# PAGE
───
# Electric bike for 78 year old woman - any advice, pointers or good websites, please



## Mandragora (16 Nov 2014)

*Edited to add update: We've now decided NOT to go with an electric bike, on the grounds of weight and manoueverability. Thanks to all for your suggestions and help, though, as ideas and discussion from here have really helped us think things through clearly.*

_Hi there,
My mum loves cycling, has done it (slowly!) all her life, but is now getting to the point where she wants to continue doing it, but the effort, especially of cycling in anything other than a light breeze, is beginning to be too much for her. My brother and I are considering getting her an electric bike for Christmas, but don't really know where to start with research and narrowing choices down.

A bit about her:
She is, naturally, quite cautious and I would think she would worry about falling off anything that wasn't very well balanced and simple to use.
She will want to use it mostly on the flat (she lives in Lincolnshire), and mostly for rides of 3-10 miles at most.
She will fret if it needs a lot of mechanical attention.
She has a power point in the garage.

Our budget is reasonable - we could go up to £1k if we had to, but we're after 'best value' rather than necessarily the cheapest. Reliability, simplicity and ease of use are the key things. Mind you, if it's cheap,too, so much the better!

Any help, suggestions or ideas of where we could start, would be greatly appreciated._


----------



## Sara_H (16 Nov 2014)

I would let her try a few out before you make a purchase. Although the electric assist is fab, the handling is heavy and cumbersome and may be too much for an elderly woman.
After my experience with my electric bike (whoosh santana) I've often thought that a electric folding bike maybe easier to handle.

If your Mum happens to be visiting anywhere near me in the future (Sheffield) she's very welcome to have a go on mine.


----------



## vickster (16 Nov 2014)

If around London, there are two sellers of electric bikes at Hampton wick near Kingston. Might be worth a visit


----------



## jefmcg (16 Nov 2014)

sounds like you need to find a shop within 3-10 miles of her home. Cars are complicated machines, but no trouble if you have a competent mechanic to tend to it. It would be a good idea to have the same for her bike, so it can be regularly checked with ease.


----------



## raleighnut (16 Nov 2014)
───
In the electric bike thread, why does jefmcg suggest finding a shop within 3-10 miles of the mother's home? Answer in one to three sentences. Answer using only the electric bike thread.

# LISTED ENTRIES
───
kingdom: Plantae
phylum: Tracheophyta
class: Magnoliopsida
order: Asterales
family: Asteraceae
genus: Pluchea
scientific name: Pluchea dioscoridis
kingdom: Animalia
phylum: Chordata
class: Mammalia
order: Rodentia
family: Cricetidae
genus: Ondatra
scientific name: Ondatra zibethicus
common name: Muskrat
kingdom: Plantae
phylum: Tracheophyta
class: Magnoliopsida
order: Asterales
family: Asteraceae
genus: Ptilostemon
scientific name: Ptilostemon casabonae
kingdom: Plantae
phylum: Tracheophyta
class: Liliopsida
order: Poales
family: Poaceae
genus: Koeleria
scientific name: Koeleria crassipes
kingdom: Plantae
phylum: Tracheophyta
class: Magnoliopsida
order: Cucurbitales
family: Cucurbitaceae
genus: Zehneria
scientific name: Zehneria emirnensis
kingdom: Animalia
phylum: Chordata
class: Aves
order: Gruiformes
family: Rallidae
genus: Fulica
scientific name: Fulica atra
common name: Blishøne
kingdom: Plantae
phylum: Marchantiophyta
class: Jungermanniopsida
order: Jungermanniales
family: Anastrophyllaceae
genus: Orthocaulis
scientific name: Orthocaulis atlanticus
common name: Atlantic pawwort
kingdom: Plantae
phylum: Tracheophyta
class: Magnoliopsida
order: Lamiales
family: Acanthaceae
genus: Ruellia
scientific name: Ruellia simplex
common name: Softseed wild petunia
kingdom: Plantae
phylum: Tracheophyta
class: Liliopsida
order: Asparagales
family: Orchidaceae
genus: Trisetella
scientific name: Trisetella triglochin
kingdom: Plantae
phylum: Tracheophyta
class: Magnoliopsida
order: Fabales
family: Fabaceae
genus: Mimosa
───
# RESULT FOR THIS TASK
A car is a complicated machine, but it is no trouble when a competent mechanic looks after it, and a bike can be handled the same way. A nearby shop means the bike can be regularly checked with ease.